Friday, 14 November 2008
Last week Jo talked about a paper by Greene et al. that showed (if I remember correctly) that galaxies without classical bulges also contain black holes, and that presented evidence that black holes in low-mass bulges don't follow the normal relationship between bulge mass and black hole mass. A possible explanation for this was that the low-mass bulges tend to be pseudo-bulges, and that pseudo-bulges have different properties than standard bulges.
Now Gadotti & Kauffmann have presented an analysis of SDSS data that appears to support this conclusion. This plot shows the bulge mass vs. velocity dispersion for ellipticals, classical bulges, and pseudo-bulges. The ellipticals follow a tight relation, and the classical bulges also follow a fairly tight relation but with an offset. However the pseudo-bulges don't seem to follow much of a relation, tend to have significantly lower masses than ellipticals/classical bulges at a fixed velocity dispersion.

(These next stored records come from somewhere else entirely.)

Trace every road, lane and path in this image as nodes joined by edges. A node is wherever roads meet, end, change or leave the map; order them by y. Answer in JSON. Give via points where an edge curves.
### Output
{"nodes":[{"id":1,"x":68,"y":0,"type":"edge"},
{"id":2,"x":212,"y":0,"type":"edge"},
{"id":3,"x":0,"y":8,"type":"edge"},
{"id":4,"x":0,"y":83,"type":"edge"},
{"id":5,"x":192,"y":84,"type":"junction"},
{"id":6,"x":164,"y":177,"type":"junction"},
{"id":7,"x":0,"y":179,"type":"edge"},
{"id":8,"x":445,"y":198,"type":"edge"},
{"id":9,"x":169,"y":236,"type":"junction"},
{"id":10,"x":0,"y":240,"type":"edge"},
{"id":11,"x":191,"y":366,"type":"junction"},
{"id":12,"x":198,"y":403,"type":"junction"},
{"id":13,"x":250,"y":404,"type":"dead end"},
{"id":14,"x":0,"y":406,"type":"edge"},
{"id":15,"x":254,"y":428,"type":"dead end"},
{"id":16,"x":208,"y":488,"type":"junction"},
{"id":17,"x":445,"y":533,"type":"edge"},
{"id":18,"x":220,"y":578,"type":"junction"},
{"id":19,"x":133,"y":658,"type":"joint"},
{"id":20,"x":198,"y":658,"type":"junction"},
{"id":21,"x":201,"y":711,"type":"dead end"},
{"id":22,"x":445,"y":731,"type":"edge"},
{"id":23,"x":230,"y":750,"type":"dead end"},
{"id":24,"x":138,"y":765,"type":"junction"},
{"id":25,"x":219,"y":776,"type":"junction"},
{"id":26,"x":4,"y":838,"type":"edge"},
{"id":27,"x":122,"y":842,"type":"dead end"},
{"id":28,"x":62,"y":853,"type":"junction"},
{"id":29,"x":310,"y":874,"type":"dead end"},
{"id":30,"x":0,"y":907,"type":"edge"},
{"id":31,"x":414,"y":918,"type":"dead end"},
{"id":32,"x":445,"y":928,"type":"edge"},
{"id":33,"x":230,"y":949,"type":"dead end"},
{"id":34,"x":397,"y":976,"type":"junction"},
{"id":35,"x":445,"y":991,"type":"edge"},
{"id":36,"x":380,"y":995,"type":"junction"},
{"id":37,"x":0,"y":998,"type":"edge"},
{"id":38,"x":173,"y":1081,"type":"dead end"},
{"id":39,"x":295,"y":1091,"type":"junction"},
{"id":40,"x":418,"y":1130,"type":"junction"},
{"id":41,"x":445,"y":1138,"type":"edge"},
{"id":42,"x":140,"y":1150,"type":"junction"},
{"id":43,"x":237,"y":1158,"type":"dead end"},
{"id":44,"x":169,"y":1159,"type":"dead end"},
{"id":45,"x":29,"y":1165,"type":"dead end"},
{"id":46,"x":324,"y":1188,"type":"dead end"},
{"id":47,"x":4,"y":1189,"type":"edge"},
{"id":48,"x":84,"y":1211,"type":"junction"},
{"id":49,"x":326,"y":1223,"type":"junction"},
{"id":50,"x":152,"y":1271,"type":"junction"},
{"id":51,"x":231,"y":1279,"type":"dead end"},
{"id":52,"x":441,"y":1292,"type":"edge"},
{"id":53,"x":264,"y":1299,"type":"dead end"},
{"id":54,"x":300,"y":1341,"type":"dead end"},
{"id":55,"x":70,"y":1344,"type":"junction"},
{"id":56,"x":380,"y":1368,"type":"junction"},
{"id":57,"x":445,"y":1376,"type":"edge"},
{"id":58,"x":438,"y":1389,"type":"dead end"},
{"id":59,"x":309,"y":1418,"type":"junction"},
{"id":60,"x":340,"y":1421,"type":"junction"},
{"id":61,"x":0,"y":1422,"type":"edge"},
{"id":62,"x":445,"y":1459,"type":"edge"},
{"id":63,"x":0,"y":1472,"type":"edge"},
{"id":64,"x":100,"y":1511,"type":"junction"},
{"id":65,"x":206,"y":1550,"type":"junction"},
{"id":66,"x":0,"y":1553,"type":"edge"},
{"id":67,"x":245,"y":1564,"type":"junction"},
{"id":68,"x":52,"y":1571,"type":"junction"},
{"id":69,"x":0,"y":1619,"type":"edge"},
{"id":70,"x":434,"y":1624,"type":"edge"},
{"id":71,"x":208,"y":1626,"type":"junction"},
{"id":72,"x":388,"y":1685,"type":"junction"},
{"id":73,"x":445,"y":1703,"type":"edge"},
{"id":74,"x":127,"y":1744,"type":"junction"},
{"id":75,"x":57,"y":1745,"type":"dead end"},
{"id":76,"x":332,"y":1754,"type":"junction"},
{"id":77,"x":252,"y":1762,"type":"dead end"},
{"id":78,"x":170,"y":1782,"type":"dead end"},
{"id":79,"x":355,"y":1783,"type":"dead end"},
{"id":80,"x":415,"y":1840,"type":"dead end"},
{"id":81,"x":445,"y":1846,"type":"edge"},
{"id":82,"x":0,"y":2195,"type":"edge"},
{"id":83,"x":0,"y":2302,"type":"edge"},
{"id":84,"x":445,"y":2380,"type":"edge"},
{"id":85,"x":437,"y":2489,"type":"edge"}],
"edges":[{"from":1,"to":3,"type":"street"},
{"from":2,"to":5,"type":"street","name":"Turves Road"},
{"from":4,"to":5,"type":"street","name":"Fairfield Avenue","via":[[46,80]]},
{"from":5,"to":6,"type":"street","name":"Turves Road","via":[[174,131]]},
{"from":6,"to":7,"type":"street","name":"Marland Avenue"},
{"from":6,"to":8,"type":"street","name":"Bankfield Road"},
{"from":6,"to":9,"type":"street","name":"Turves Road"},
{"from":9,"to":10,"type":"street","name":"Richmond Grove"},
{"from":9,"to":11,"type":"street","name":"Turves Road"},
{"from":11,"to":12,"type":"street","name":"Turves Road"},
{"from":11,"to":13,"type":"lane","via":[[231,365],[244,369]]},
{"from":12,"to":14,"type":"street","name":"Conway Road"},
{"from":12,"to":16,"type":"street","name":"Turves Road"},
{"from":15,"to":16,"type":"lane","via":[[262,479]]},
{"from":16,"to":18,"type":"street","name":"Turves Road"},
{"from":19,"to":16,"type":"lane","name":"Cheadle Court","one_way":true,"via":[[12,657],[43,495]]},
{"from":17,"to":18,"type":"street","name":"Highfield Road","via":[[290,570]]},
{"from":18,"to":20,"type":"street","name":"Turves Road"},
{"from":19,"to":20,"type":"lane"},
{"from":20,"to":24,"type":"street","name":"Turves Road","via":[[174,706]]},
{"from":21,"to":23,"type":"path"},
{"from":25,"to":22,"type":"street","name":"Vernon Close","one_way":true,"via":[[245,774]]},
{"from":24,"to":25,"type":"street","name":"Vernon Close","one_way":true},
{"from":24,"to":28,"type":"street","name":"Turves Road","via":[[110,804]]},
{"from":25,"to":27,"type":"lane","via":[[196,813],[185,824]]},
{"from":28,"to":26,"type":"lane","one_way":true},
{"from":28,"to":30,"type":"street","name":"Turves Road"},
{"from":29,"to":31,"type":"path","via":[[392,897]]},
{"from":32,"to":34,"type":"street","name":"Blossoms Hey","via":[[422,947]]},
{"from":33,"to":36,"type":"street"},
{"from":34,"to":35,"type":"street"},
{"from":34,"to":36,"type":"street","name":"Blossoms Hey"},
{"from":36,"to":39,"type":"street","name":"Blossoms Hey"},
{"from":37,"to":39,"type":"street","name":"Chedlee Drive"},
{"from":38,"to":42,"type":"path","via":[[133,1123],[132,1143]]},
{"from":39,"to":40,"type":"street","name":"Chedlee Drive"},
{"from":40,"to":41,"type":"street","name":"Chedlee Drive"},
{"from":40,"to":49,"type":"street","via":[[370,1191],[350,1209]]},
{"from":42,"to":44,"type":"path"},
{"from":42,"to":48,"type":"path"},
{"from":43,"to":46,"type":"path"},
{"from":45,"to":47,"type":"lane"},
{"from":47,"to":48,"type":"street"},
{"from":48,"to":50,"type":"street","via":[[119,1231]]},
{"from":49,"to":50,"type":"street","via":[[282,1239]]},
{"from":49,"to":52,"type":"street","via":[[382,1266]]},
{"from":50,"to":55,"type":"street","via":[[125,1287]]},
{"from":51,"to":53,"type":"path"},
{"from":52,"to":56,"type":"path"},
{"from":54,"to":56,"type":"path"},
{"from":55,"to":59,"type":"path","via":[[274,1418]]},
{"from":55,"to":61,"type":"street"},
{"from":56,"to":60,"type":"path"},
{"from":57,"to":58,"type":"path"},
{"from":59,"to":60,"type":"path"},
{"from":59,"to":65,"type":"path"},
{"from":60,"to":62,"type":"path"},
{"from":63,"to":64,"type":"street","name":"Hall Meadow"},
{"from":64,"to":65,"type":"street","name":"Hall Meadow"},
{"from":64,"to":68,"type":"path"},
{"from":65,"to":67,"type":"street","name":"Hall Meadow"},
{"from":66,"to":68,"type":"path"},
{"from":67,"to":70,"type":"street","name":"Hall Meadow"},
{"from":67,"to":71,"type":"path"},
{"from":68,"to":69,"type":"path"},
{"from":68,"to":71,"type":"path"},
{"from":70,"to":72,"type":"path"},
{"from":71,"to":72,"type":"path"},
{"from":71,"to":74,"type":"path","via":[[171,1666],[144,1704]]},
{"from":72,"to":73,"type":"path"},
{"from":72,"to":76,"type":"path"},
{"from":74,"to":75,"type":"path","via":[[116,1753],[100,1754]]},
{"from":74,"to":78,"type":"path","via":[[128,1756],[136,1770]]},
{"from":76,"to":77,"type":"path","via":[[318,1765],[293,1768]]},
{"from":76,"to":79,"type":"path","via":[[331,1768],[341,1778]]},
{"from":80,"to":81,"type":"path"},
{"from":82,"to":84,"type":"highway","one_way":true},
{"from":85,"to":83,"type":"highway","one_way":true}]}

If pseduo-bulges don't follow the same M_bulge-sigma relation as other galaxies, then they can't follow both the standard M_bh-M_bulge relation and the M_bh-sigma relation at the same time. Perhaps pseudo-bulges follow only one of these relations (as suggested by the Greene et al. paper), or maybe they follow neither.
One possible explanation mentioned by the authors for the observation that pseudo-bulges don't follow the same M_bulge-sigma relation is that bars (which may be so small as to be undetected) artificially enhance the observed sigma. Another is that pseudo-bulges aren't relaxed, so the virial theorem doesn't apply.